• [ASSIGNMENT]
Make an exact copy of all the entries, but do not reproduce the pictures.

┄┄┄┄┄┄┄┄┄┄

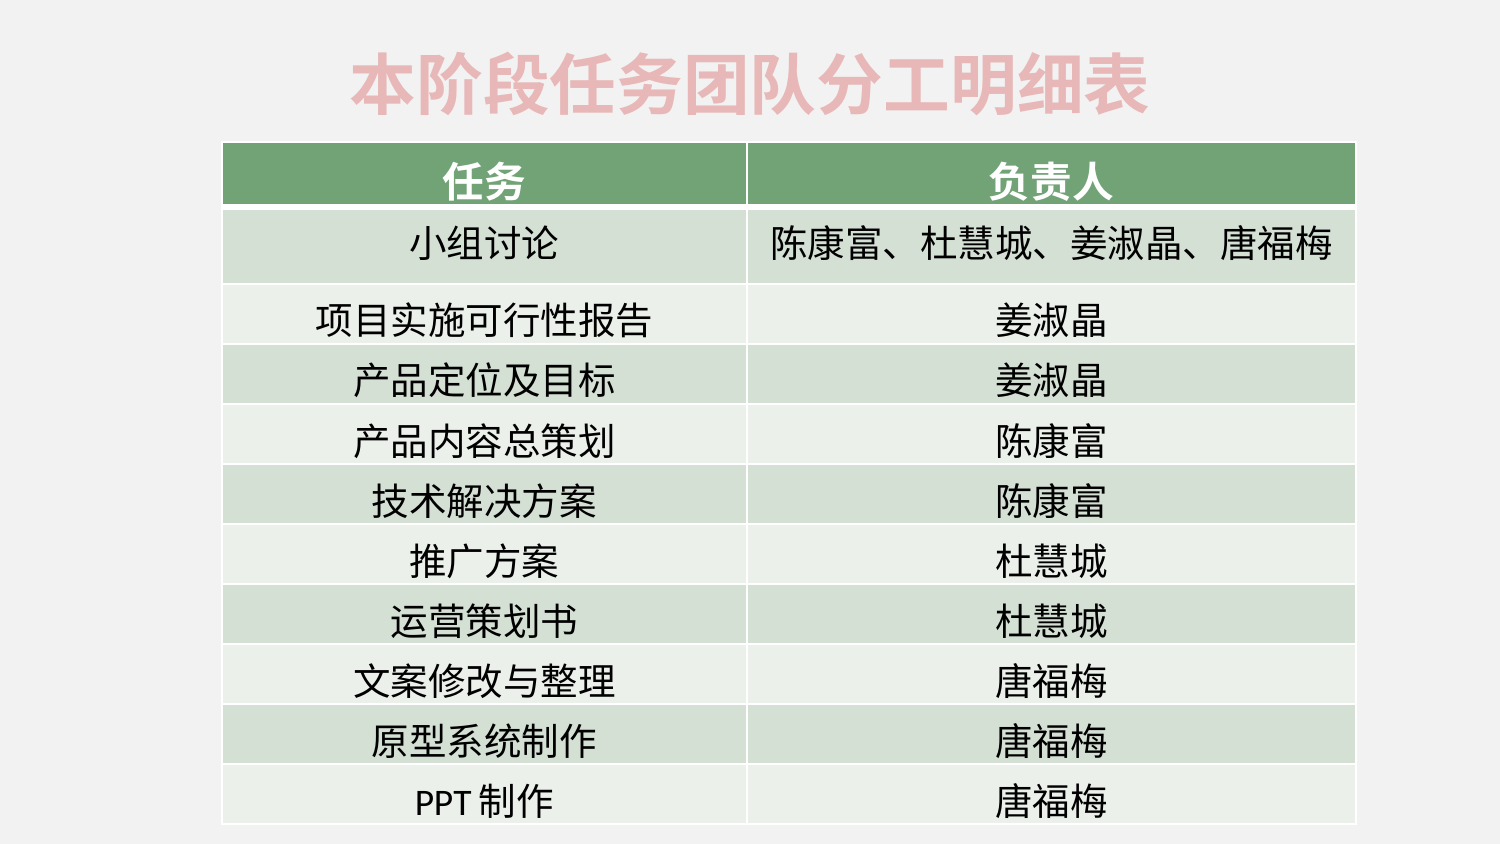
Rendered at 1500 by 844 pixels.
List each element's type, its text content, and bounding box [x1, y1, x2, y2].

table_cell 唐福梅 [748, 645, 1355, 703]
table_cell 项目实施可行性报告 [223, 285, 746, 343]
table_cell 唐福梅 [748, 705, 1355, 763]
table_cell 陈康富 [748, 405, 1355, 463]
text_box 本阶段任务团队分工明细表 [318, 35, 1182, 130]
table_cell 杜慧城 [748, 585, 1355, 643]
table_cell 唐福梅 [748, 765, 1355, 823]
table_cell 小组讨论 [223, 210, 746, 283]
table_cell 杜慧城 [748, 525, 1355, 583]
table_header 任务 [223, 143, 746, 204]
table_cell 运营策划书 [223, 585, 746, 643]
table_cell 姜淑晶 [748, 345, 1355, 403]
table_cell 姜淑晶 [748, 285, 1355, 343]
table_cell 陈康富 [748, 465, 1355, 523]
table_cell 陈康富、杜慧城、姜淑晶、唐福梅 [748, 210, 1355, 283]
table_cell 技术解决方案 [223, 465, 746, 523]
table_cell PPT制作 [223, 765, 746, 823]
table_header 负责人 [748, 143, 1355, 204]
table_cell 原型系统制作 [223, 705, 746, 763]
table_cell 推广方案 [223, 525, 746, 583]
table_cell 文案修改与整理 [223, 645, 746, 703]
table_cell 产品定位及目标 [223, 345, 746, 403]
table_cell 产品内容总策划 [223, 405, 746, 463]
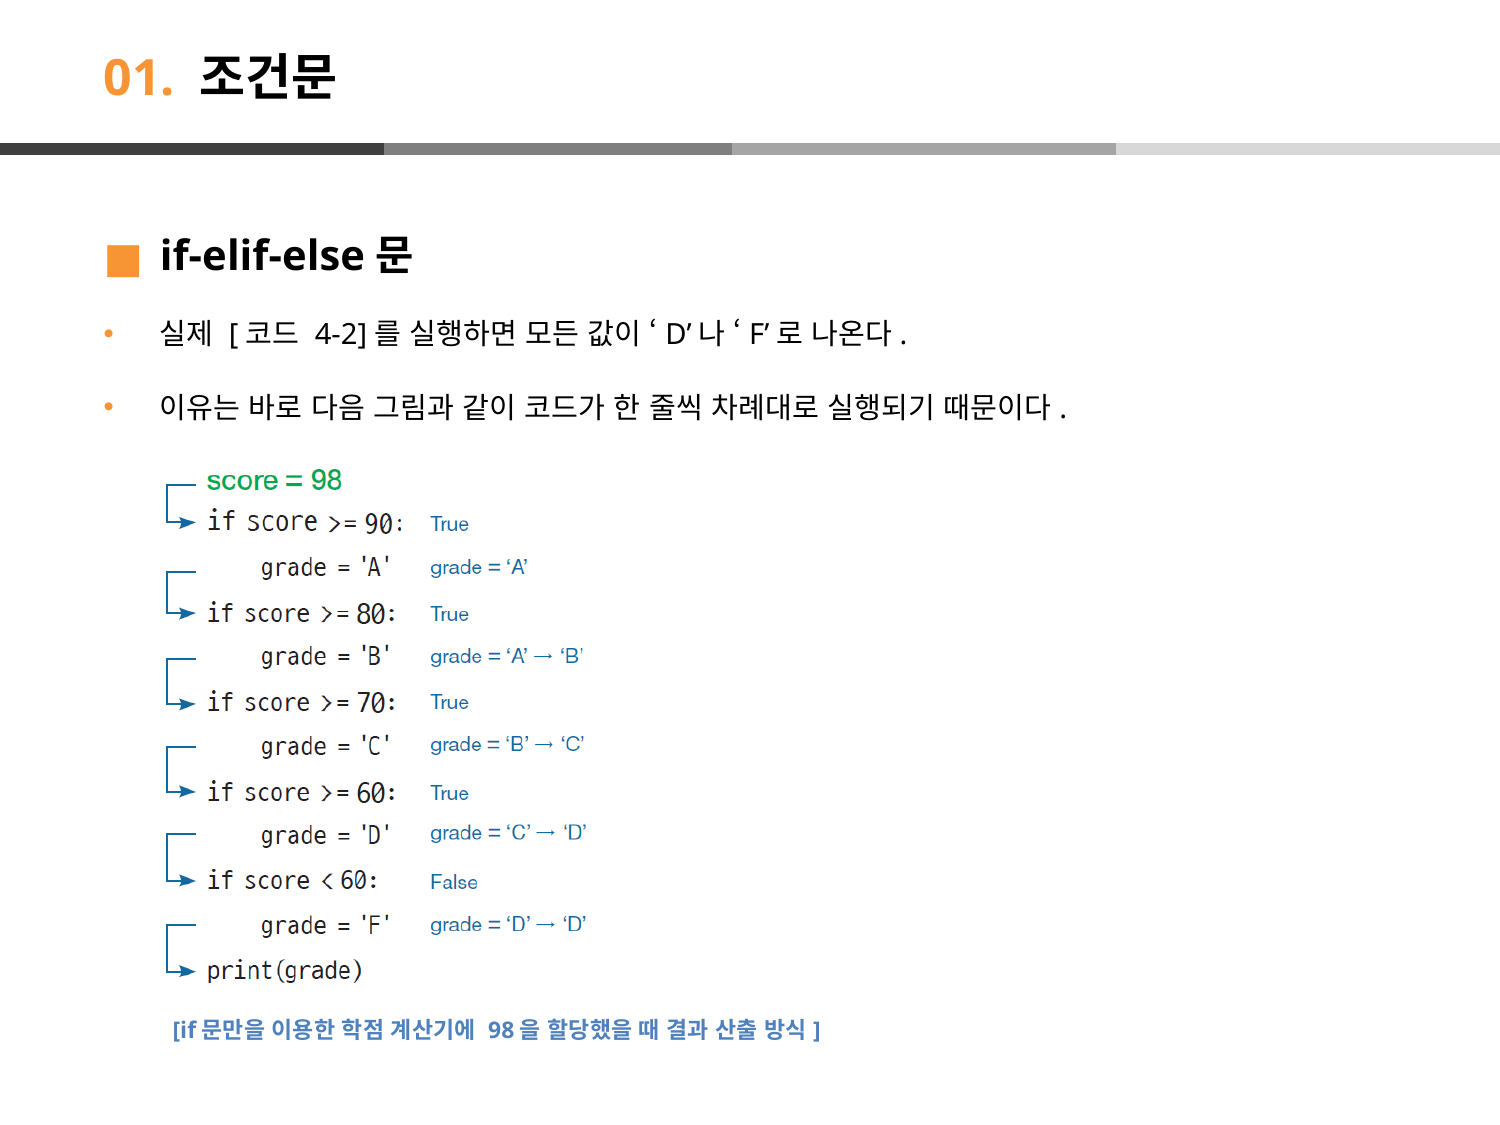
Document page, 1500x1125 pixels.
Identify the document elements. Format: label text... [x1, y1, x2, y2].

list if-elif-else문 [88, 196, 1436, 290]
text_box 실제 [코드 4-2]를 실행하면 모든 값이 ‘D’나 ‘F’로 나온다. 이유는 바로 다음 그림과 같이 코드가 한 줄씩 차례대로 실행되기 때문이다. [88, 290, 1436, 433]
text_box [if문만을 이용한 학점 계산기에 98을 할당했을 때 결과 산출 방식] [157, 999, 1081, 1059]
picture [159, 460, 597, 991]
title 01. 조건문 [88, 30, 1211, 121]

┄┄┄┄┄┄┄┄┄┄

• [SOLUTION TO THE PROBLEM]
Rendered at 1500 by 844 pixels.
List each element's type, its text content, and bounding box [x1, y1, x2, y2].

table_cell 唐福梅 [748, 645, 1355, 703]
table_cell 项目实施可行性报告 [223, 285, 746, 343]
table_cell 唐福梅 [748, 705, 1355, 763]
table_cell 陈康富 [748, 405, 1355, 463]
text_box 本阶段任务团队分工明细表 [318, 35, 1182, 130]
table_cell 杜慧城 [748, 585, 1355, 643]
table_cell 唐福梅 [748, 765, 1355, 823]
table_cell 小组讨论 [223, 210, 746, 283]
table_cell 杜慧城 [748, 525, 1355, 583]
table_header 任务 [223, 143, 746, 204]
table_cell 运营策划书 [223, 585, 746, 643]
table_cell 姜淑晶 [748, 345, 1355, 403]
table_cell 姜淑晶 [748, 285, 1355, 343]
table_cell 陈康富 [748, 465, 1355, 523]
table_cell 陈康富、杜慧城、姜淑晶、唐福梅 [748, 210, 1355, 283]
table_cell 技术解决方案 [223, 465, 746, 523]
table_cell PPT制作 [223, 765, 746, 823]
table_header 负责人 [748, 143, 1355, 204]
table_cell 原型系统制作 [223, 705, 746, 763]
table_cell 推广方案 [223, 525, 746, 583]
table_cell 文案修改与整理 [223, 645, 746, 703]
table_cell 产品定位及目标 [223, 345, 746, 403]
table_cell 产品内容总策划 [223, 405, 746, 463]
Document page, 1500x1125 pixels.
Identify the document elements. Format: label text... [x1, y1, x2, y2].

list if-elif-else문 [88, 196, 1436, 290]
text_box 실제 [코드 4-2]를 실행하면 모든 값이 ‘D’나 ‘F’로 나온다. 이유는 바로 다음 그림과 같이 코드가 한 줄씩 차례대로 실행되기 때문이다. [88, 290, 1436, 433]
text_box [if문만을 이용한 학점 계산기에 98을 할당했을 때 결과 산출 방식] [157, 999, 1081, 1059]
picture [159, 460, 597, 991]
title 01. 조건문 [88, 30, 1211, 121]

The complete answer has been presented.